A New Day
What has come before
shall come again;
Only when we look shall we see;
Only when we study
shall we learn;
Only when we observe
shall we understand;
Only when we submit shall we be fortified.
Through photography I have begun to slow down, look and observe. What I have always taken for granted now I view with much curiosity and interest. Photography is changing my life and my path.
For those closest to my heart know of the deepest desire to set my life course in search of personal reconciliation. Others: all of who care, may I be forgiven for my human err and frailty.
As an only child, male, white, and a towhead, does nothing to prepare one’s life with regards to cultural or racial diversity. As any child will tell you, their lives are seldom their own, at least from my generation. And as life would have it, I did indeed end up living as a minority amongst communities heavily populated by brown skin and other races, for one reason or another.
Born to a tenant-farmer mother from Indian Town Community, SC, and a father from a small family-farm harvesting the tobacco crop out of Johnsonville, SC, in the early sixties began to pave my way into a world of diversity. Surrounded by color from birth, and hence living within racially diverse communities provided cultural and interracial exposure and awareness and personal equality. But never truly seeing nor appreciating this dichotomy of culture and people until that early morning in the month of May in the year 2009.
Sticking out like a sore thumb in the local outdoor seafood market on the interior boundary of Potomac River in Washington DC, camera mounted atop a tripod amongst such diversity, I discovered the reason for my life.

Focusing on my photo assignment at the time, which was nothing more than working on capturing a correct exposure, learning to see the way a camera sees and pushing the shutter. Little did I know that instance was the life changing moment for me, how could I ? It was not until later that night when I went back to review my day’s work and only then truly fell in love with life and the process of documenting it. It was at that moment I knew what was missing in my life.
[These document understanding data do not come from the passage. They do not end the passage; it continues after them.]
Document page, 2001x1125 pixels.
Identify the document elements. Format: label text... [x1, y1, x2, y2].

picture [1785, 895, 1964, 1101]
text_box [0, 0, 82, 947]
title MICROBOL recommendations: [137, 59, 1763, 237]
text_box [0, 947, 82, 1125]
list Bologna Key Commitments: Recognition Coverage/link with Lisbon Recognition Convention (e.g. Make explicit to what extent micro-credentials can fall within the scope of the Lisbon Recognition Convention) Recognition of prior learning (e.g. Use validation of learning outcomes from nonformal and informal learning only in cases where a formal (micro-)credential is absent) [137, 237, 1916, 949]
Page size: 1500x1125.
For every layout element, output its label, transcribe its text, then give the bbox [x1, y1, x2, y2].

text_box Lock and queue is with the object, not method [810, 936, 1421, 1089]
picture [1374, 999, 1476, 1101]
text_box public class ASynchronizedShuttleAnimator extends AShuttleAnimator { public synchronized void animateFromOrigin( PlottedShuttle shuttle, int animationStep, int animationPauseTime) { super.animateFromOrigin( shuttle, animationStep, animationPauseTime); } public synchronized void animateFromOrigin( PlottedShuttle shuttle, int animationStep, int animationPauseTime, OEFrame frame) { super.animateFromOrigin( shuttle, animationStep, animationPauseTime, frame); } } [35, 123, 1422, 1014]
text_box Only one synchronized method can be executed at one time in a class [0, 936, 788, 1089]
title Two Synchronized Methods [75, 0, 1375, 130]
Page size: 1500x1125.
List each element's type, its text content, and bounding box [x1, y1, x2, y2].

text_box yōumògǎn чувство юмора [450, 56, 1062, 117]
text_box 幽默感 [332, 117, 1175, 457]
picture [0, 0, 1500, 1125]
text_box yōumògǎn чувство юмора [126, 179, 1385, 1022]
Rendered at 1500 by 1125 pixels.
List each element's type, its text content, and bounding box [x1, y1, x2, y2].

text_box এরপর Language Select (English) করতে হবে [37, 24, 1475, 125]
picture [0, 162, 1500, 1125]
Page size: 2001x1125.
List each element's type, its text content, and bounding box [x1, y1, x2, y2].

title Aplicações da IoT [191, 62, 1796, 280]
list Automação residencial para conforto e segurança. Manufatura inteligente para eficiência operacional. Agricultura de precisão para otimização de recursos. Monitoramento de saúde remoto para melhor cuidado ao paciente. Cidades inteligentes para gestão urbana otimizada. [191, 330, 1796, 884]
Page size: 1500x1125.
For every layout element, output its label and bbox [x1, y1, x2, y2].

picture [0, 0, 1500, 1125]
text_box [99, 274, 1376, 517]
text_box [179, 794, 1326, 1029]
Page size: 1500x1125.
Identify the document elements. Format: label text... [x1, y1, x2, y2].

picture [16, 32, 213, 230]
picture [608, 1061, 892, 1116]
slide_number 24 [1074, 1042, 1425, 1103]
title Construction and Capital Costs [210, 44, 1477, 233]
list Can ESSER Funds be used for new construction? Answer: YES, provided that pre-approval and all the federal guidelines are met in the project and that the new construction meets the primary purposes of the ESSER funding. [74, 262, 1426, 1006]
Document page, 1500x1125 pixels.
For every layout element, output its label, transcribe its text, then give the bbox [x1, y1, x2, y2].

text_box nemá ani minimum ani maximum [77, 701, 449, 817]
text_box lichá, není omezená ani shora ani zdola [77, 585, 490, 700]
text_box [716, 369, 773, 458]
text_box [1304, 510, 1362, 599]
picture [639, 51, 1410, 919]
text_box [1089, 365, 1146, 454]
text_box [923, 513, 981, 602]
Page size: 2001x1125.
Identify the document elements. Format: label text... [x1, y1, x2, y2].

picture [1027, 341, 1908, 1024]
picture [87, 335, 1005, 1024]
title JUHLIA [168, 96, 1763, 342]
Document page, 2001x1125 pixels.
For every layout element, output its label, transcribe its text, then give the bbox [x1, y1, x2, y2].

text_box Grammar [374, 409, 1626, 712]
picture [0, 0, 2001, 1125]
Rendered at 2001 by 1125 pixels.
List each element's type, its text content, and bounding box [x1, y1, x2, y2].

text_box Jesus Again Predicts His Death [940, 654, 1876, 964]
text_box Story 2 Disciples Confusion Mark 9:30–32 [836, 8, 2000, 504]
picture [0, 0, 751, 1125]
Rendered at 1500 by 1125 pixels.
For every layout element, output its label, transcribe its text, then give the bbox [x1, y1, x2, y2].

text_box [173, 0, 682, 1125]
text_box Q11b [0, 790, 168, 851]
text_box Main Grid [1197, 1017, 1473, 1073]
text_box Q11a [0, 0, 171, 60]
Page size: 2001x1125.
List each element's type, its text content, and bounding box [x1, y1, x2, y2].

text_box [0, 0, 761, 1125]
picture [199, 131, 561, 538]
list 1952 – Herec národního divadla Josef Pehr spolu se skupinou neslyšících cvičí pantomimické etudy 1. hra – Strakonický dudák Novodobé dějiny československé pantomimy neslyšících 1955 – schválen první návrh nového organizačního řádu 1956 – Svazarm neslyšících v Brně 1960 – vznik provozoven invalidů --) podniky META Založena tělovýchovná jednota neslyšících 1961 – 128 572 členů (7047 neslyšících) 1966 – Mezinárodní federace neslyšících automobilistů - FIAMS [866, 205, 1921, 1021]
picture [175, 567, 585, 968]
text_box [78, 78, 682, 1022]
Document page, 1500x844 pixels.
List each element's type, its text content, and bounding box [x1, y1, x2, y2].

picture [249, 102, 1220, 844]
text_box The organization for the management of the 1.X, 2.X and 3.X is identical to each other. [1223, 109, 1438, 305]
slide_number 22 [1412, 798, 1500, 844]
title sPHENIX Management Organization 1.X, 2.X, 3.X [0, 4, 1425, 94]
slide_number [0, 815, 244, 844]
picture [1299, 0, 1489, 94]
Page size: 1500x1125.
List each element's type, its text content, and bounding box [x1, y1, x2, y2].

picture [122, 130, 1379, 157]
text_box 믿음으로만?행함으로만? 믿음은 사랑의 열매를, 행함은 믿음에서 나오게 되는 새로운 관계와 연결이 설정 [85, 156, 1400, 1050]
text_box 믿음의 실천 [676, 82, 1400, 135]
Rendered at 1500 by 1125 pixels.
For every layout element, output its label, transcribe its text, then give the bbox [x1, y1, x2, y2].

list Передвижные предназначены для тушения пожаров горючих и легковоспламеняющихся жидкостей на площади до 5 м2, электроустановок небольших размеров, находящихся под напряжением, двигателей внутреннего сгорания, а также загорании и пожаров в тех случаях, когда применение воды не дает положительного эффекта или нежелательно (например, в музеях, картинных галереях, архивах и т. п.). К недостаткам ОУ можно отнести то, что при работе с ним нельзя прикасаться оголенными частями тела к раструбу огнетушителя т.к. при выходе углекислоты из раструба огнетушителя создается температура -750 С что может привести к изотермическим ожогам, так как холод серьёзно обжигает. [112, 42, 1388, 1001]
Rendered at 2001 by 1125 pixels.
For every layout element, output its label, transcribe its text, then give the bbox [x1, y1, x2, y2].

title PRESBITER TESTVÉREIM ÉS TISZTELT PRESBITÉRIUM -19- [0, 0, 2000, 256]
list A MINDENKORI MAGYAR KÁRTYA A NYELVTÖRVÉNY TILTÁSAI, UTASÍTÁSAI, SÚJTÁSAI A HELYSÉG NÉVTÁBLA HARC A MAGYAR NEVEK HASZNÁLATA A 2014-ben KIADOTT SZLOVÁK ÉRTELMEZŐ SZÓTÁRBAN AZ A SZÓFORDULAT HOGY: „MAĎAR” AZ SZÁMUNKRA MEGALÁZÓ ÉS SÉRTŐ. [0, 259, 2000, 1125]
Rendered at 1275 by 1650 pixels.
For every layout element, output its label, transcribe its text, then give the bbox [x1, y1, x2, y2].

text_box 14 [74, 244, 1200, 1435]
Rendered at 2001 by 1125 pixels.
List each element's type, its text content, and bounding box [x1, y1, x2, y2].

Others will tell you they were born with a camera in their hand, not me. I always enjoyed looking at photos, very much, I am very visual. But I never put two and two together. I guess I always believed a person’s calling was a natural talent graced from God, a vocation. I believed photography was only for the gifted and talented, that if one did not naturally take to it or possess a clairvoyant path, then it must not be. I was wrong.
I may never be a great photographer held up by the critics or acknowledged by my peers, but do not let that dissuade me or for that matter, you. For one’s calling is being true to oneself. There is nothing more that I want to do than to become a photographer. I love what the camera can do, for me, for the subject, for life and for the world.
George Mason:
That all men are by nature equally free and independent, and have certain inherent rights, of which, when they enter into a state of society, they cannot, by any compact, deprive or divest their posterity; namely, the enjoyment of life and liberty, with the means of acquiring and possessing property, and pursuing and obtaining happiness and safety.
Thomas Jefferson: And later restated in the Declaration of Independence by;
“We hold this truth to be self-evident that all men are created equal, that they are endowed by their creator with certain unalienable rights, that among this are life liberty and the pursuit of happiness. To secure these rights, Governments are instituted among Men, deriving their just power from the consent of the governed;”
Through the words of George Mason and President Jefferson, my happiness, and the pursuit thereof is viewing the world through the end of a lens, documenting and recording life.